Work item
Return, word for word, only the lines of the data below that lie between the line with "Test & Learn" and the line with "Op-Ed: Obama chose wrong day to", those two lines included.

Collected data
====================

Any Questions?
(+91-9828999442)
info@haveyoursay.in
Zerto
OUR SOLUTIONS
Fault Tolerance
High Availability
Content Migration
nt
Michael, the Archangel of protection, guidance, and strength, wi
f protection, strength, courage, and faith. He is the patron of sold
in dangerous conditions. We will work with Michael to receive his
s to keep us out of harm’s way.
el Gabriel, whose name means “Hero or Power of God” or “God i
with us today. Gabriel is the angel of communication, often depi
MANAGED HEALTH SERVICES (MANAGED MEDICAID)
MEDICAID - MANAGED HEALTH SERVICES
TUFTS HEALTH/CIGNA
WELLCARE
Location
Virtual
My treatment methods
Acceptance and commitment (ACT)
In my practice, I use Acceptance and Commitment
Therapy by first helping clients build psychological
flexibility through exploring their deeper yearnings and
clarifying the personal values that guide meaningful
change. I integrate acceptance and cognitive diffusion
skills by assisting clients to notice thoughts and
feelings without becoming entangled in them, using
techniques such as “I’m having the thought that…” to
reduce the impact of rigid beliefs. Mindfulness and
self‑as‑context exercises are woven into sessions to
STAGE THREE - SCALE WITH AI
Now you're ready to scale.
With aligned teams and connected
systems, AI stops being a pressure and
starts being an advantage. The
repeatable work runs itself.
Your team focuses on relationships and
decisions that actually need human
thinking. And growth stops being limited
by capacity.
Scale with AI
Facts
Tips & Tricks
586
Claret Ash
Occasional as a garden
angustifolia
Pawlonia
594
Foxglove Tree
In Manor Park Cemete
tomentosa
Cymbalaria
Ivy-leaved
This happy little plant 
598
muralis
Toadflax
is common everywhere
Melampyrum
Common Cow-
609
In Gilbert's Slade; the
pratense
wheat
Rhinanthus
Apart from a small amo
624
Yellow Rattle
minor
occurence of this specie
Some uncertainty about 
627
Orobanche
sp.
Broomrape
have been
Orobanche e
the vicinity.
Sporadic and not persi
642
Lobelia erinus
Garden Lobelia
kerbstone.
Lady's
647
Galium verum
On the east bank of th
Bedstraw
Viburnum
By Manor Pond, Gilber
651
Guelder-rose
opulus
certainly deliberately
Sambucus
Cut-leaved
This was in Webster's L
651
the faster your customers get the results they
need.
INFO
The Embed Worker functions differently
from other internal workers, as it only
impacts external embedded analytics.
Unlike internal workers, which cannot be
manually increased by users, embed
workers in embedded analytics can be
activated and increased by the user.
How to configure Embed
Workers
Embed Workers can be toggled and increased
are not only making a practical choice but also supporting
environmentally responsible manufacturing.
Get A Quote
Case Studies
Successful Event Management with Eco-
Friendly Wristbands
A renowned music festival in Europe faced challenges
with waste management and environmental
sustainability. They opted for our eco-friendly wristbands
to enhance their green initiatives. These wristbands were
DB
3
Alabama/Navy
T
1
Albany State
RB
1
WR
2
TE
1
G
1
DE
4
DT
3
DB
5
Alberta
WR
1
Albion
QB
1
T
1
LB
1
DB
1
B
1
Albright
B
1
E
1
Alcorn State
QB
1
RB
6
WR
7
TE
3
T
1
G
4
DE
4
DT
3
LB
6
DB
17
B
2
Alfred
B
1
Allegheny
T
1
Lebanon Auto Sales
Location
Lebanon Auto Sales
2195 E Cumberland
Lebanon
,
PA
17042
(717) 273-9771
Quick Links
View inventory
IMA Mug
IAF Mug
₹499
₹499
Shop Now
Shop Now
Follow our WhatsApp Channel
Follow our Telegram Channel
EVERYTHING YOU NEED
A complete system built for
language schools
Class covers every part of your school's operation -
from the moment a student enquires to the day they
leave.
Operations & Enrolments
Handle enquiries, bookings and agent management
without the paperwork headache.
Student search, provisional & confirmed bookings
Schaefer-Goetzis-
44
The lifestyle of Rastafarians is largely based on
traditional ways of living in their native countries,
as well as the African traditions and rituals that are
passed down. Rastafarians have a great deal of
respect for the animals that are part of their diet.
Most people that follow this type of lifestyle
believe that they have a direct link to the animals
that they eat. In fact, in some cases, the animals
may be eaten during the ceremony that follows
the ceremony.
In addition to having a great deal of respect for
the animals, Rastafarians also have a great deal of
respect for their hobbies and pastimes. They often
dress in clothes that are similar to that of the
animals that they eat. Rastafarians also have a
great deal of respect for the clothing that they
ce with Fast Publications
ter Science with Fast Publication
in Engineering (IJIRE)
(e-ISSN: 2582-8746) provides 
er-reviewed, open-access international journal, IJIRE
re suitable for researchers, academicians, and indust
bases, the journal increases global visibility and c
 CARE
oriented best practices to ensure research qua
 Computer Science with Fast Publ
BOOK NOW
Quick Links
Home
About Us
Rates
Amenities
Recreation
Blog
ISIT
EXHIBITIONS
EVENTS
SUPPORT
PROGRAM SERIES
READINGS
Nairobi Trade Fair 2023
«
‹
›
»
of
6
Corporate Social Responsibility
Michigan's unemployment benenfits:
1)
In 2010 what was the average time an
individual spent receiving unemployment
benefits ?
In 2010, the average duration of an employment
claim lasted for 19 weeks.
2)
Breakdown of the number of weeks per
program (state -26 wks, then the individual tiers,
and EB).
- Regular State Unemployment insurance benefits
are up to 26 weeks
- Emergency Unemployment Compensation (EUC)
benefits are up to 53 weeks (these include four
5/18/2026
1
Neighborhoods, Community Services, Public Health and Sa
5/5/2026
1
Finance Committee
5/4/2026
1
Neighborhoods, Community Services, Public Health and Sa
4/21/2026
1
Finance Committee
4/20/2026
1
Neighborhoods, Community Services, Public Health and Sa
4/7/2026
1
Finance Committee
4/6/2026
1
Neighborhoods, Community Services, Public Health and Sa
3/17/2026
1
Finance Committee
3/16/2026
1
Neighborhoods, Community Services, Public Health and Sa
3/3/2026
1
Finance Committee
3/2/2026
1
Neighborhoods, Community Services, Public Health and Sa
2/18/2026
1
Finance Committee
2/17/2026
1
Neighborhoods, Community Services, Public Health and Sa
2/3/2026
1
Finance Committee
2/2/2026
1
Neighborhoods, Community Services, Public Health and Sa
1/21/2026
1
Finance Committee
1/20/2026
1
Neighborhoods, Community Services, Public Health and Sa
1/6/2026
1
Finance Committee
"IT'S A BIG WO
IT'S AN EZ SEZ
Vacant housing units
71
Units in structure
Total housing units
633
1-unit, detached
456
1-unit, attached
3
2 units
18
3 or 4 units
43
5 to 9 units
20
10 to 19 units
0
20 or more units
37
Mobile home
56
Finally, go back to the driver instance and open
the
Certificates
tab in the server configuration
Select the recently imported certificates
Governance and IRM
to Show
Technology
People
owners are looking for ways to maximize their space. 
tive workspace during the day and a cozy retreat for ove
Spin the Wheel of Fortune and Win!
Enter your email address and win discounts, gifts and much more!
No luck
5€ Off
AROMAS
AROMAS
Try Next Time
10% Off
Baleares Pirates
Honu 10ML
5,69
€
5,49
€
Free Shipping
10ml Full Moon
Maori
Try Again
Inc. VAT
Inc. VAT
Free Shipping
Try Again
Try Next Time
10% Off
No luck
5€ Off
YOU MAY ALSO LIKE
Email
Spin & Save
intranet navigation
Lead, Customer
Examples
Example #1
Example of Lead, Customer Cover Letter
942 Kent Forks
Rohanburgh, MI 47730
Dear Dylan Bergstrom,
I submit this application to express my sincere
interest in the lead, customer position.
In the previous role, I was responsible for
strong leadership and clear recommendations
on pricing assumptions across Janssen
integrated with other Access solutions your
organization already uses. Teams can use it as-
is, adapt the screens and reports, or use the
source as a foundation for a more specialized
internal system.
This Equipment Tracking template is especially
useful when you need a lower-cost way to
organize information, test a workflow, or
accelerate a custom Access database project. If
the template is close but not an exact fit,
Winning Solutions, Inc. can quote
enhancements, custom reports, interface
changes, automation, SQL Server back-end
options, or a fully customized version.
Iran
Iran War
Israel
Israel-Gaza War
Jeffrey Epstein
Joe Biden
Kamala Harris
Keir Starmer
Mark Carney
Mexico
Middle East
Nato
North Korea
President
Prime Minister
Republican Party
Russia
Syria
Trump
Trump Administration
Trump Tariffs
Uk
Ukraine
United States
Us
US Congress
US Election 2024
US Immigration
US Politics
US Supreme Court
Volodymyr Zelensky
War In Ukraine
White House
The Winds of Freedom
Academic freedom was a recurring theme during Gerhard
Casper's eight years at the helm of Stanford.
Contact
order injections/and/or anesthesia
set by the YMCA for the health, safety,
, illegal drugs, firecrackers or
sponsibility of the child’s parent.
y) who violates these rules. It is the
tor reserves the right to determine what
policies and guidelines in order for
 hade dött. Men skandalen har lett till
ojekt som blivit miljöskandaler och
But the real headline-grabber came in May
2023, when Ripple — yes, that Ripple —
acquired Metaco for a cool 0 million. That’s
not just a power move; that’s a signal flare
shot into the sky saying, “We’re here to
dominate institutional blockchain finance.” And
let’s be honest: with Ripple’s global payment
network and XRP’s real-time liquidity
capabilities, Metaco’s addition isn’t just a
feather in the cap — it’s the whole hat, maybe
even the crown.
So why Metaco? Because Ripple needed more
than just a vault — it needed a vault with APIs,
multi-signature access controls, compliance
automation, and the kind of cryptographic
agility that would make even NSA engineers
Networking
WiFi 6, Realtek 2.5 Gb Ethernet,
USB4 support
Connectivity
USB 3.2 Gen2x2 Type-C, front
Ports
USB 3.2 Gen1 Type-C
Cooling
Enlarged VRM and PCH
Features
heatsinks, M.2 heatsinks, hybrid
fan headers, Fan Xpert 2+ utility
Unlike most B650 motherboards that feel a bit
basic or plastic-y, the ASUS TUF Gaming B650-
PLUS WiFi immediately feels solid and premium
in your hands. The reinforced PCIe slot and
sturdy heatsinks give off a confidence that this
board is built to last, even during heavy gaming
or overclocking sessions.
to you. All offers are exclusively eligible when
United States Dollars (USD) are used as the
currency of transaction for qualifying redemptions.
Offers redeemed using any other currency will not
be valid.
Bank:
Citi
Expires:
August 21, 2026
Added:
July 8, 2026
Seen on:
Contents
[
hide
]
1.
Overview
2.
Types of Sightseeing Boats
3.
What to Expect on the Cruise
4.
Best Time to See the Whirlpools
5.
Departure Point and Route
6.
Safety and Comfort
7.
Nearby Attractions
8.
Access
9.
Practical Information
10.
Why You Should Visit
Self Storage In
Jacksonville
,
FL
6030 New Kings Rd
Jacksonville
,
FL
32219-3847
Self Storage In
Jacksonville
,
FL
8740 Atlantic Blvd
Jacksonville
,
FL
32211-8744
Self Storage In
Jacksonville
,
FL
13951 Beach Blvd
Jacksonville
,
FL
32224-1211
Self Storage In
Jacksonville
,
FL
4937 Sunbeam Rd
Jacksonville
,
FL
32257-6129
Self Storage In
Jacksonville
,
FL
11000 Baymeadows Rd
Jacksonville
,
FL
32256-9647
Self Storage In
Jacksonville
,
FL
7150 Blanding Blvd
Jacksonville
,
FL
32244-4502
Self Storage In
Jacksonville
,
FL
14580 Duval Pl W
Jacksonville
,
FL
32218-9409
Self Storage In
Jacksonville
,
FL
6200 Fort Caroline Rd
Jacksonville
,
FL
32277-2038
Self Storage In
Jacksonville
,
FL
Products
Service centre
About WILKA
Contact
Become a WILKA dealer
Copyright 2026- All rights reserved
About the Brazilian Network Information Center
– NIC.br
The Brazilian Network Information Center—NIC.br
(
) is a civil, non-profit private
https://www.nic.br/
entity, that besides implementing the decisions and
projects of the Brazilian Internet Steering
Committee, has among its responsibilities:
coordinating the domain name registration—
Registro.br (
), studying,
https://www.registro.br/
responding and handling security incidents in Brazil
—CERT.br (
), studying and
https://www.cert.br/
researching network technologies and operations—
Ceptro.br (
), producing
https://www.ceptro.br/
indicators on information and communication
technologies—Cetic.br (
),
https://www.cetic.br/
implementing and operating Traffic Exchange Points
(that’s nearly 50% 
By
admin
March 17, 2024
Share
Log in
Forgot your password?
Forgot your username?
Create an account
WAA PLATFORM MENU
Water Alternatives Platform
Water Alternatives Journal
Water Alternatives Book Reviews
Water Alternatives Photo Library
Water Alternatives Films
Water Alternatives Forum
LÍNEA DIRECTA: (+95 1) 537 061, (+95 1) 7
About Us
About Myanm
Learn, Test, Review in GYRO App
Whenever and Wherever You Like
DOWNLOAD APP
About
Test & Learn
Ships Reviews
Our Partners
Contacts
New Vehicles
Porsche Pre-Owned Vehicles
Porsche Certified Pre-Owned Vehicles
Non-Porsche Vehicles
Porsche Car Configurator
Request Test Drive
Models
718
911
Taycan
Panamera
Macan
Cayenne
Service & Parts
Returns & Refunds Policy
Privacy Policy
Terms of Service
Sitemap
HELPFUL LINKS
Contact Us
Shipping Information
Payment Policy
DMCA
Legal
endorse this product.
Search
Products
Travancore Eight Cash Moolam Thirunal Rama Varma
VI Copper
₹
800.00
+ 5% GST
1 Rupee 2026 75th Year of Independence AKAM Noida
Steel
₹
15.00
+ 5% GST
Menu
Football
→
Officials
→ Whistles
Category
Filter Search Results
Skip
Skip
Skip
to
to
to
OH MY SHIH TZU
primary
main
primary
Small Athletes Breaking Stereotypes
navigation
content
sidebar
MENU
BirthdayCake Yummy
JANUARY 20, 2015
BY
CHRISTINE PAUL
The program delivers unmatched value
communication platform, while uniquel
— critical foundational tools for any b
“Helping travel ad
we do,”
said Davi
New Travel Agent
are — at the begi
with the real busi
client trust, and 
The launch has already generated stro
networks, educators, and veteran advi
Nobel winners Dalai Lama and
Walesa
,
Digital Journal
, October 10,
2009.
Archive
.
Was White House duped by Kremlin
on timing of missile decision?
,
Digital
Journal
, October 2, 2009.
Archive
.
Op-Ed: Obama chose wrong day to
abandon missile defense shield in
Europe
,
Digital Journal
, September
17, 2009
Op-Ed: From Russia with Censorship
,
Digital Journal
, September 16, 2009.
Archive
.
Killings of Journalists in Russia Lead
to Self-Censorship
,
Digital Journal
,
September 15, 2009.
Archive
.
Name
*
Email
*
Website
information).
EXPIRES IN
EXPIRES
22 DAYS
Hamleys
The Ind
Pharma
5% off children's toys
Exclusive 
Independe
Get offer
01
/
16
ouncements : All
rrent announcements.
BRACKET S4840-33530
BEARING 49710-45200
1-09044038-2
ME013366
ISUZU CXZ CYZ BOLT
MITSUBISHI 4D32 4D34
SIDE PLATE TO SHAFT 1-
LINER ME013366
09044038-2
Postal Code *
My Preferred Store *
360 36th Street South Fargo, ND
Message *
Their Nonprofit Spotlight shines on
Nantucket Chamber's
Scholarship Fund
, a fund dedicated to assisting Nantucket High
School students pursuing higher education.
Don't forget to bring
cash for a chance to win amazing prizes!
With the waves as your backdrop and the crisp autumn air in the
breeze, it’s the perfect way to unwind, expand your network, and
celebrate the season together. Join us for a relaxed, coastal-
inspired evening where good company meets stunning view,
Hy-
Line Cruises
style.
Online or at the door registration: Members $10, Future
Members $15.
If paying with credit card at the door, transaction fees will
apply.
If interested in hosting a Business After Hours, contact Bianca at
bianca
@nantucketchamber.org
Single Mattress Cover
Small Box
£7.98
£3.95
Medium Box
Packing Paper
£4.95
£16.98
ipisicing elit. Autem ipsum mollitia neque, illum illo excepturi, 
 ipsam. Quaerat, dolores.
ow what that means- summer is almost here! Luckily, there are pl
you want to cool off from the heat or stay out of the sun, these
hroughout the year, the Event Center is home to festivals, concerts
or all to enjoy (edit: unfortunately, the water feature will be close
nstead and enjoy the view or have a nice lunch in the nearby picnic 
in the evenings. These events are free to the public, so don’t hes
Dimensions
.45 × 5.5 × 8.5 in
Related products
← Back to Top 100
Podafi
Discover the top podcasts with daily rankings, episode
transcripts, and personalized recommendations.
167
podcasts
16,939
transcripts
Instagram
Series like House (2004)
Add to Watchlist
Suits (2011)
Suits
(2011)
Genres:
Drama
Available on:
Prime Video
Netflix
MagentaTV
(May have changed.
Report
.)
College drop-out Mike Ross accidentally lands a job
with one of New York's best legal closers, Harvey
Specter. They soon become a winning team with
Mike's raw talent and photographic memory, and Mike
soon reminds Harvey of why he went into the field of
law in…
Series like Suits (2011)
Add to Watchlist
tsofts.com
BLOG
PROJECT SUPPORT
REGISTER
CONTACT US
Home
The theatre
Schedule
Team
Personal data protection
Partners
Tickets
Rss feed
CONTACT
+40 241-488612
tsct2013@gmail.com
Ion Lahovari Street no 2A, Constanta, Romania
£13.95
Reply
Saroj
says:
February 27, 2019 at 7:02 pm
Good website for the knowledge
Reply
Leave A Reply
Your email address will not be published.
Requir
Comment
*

====================

Response below
Test & Learn
Ships Reviews
Our Partners
Contacts
New Vehicles
Porsche Pre-Owned Vehicles
Porsche Certified Pre-Owned Vehicles
Non-Porsche Vehicles
Porsche Car Configurator
Request Test Drive
Models
718
911
Taycan
Panamera
Macan
Cayenne
Service & Parts
Returns & Refunds Policy
Privacy Policy
Terms of Service
Sitemap
HELPFUL LINKS
Contact Us
Shipping Information
Payment Policy
DMCA
Legal
endorse this product.
Search
Products
Travancore Eight Cash Moolam Thirunal Rama Varma
VI Copper
₹
800.00
+ 5% GST
1 Rupee 2026 75th Year of Independence AKAM Noida
Steel
₹
15.00
+ 5% GST
Menu
Football
→
Officials
→ Whistles
Category
Filter Search Results
Skip
Skip
Skip
to
to
to
OH MY SHIH TZU
primary
main
primary
Small Athletes Breaking Stereotypes
navigation
content
sidebar
MENU
BirthdayCake Yummy
JANUARY 20, 2015
BY
CHRISTINE PAUL
The program delivers unmatched value
communication platform, while uniquel
— critical foundational tools for any b
“Helping travel ad
we do,”
said Davi
New Travel Agent
are — at the begi
with the real busi
client trust, and 
The launch has already generated stro
networks, educators, and veteran advi
Nobel winners Dalai Lama and
Walesa
,
Digital Journal
, October 10,
2009.
Archive
.
Was White House duped by Kremlin
on timing of missile decision?
,
Digital
Journal
, October 2, 2009.
Archive
.
Op-Ed: Obama chose wrong day to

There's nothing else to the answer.